*Prompt 1:* Copy the records word for word, beginning at the line that contains "Chisinau: none -> 13:41" and stopping after the last line of the records. Leave out the picture lines.

*Text provided:*

--

Yoshimura and Keith Raywood, who himself joined SNL in the mid-1980s, are more than ready for prime time – prime time being defined as Saturday at 11:30 p.m. Eastern during the fall through spring season.

Both honed their craft as production designers under the legendary tutelage of Eugene Lee, who passed away in February. Now, they are imparting his teachings to younger people who’ve joined their illustrious crew.

This year’s Emmy nomination for Outstanding Production Design for a Variety or Reality Series adds to the heap of accolades the men – and their production design team– have already received over the decades.

Yoshimura was first nominated in 1977 for art direction and is the owner of six Emmy statuettes– and a total of 18 nominations. For Raywood, his first Emmy nod came in 2000 and he’s since accumulated 18 more and seven Emmy trophies.

Of course, Saturday Night Live, which just wrapped its 48th season, is the most Emmy-winning show ever with 87 Emmy Awards.

Below the Line spoke with Raywood and Yoshimura via Zoom from New York, where our wide-ranging conversation often mimicked the humorous nature of the show for which they’ve devoted decades of their working lives.

Below the Line: Well, hello, Leo and Keith. Leo, journalistic question. You’re actually listed by the TV Academy as Akira. Do you go by Leo, though?

Leo Yoshimura: Both. My friends who respect me, they call me Akira, but most of my friends who don’t respect me call me Leo.

BTL: I’m going to say default. I’m gonna respect you.

Yoshimura: People are more comfortable with Leo and Akira is my Japanese name that was given to me when I was when I was born. So I use that. It’s in deference to my parents. And I expect you to, Keith, because [laughs], now I understand. You respect me.

Raywood: I do very much and always have.

Yoshimura: I don’t want to spend too much time on this. It should be Leo “Akira” Yoshimura.

Raywood: Thank you. Okay. We only have 10 minutes left.

--

*Prompt 2:* According to the text about the SNL production designers, in what year was Yoshimura first nominated for an Emmy?

--

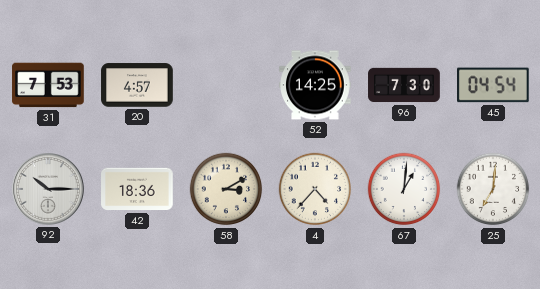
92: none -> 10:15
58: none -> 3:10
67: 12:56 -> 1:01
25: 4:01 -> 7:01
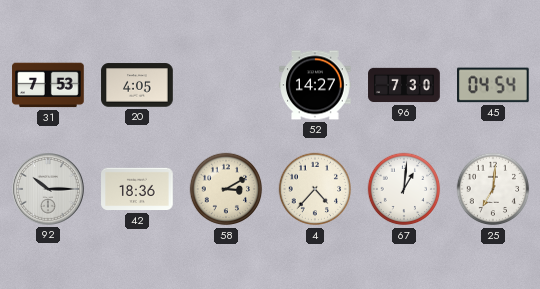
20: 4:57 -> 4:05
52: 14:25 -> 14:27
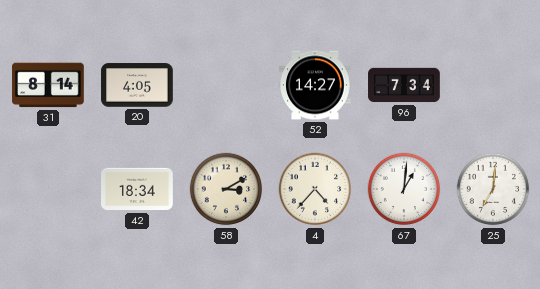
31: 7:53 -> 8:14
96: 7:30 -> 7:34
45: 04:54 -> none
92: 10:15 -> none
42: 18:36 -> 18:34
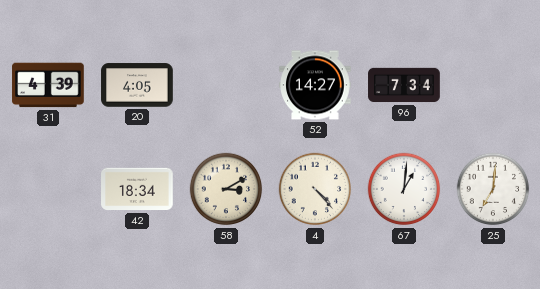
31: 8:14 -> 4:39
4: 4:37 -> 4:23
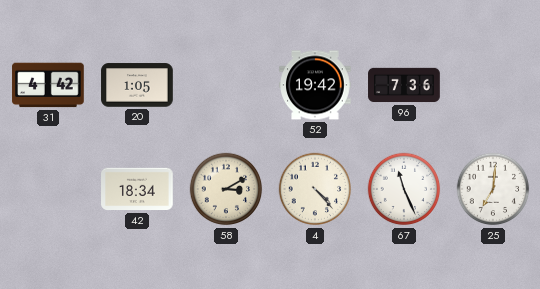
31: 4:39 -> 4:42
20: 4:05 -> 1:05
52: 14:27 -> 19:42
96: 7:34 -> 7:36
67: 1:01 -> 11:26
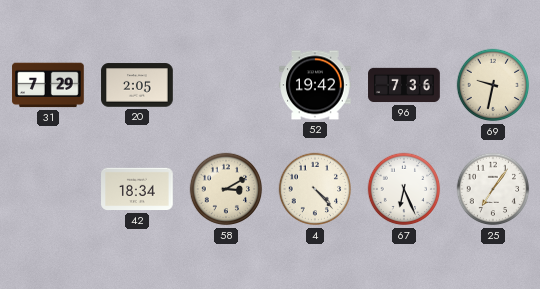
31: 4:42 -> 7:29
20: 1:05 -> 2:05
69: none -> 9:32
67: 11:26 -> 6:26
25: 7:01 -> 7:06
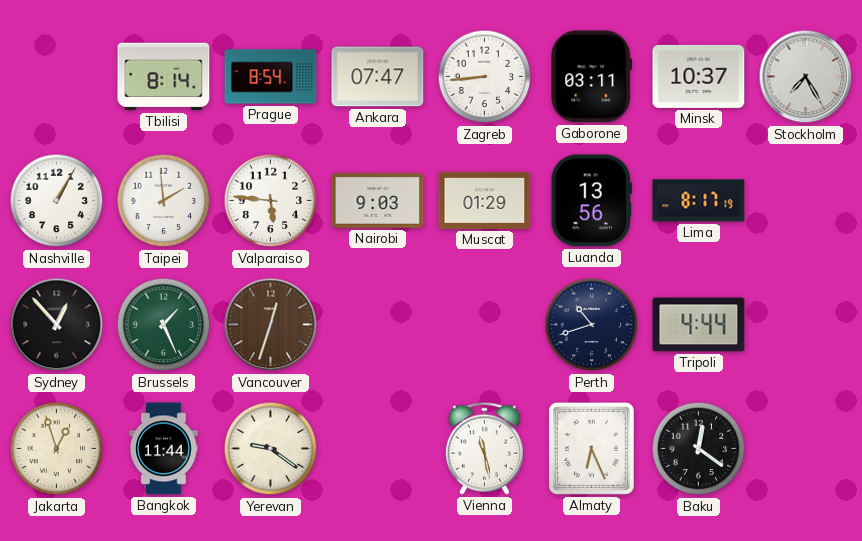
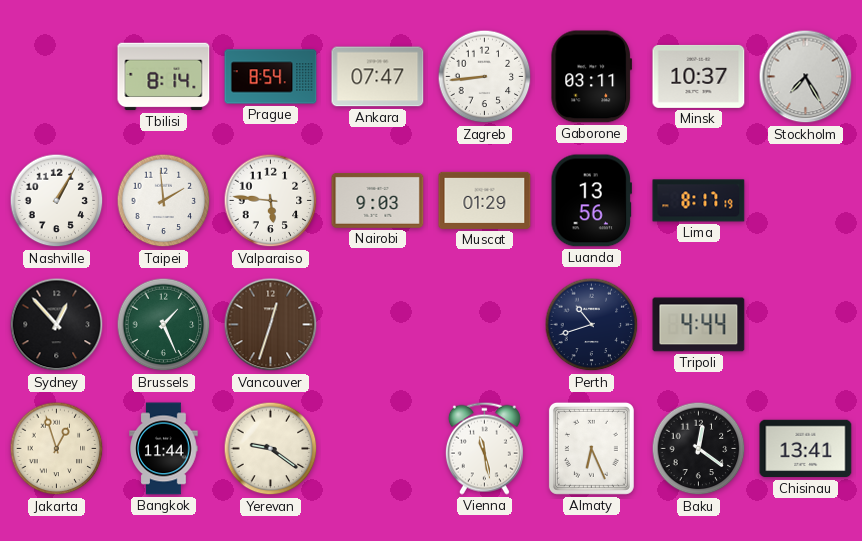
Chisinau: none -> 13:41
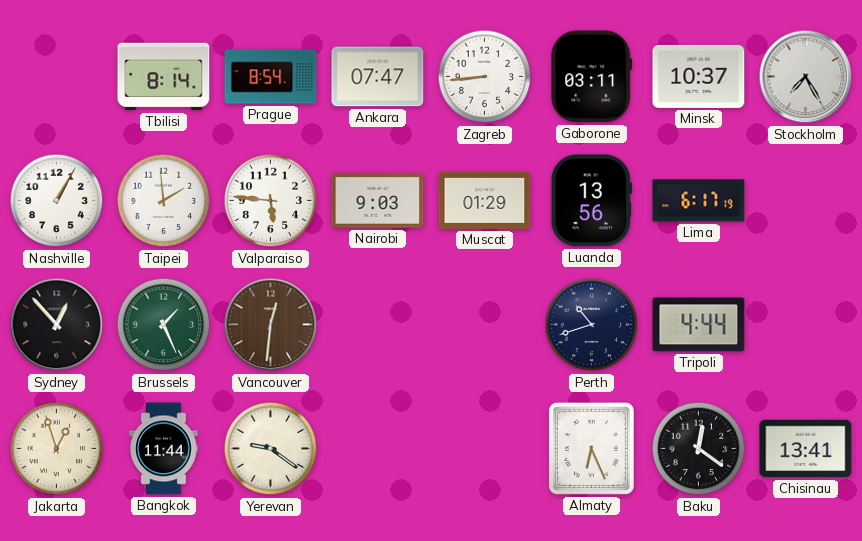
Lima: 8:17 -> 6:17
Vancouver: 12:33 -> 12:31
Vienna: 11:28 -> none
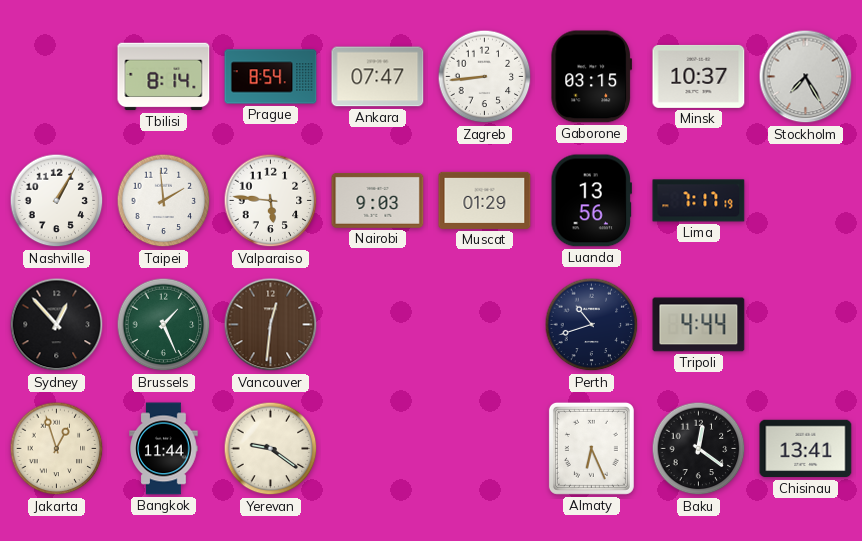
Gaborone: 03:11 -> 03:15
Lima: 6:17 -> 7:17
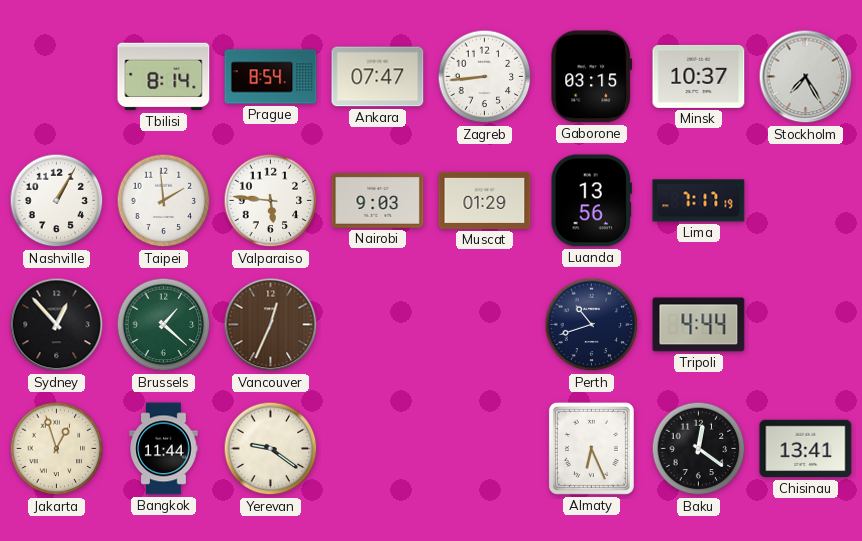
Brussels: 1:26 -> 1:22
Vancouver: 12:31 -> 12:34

--

*Correct output 1:*
Chisinau: none -> 13:41
Lima: 8:17 -> 6:17
Vancouver: 12:33 -> 12:31
Vienna: 11:28 -> none
Gaborone: 03:11 -> 03:15
Lima: 6:17 -> 7:17
Brussels: 1:26 -> 1:22
Vancouver: 12:31 -> 12:34

*Correct output 2:* 1977, for art direction.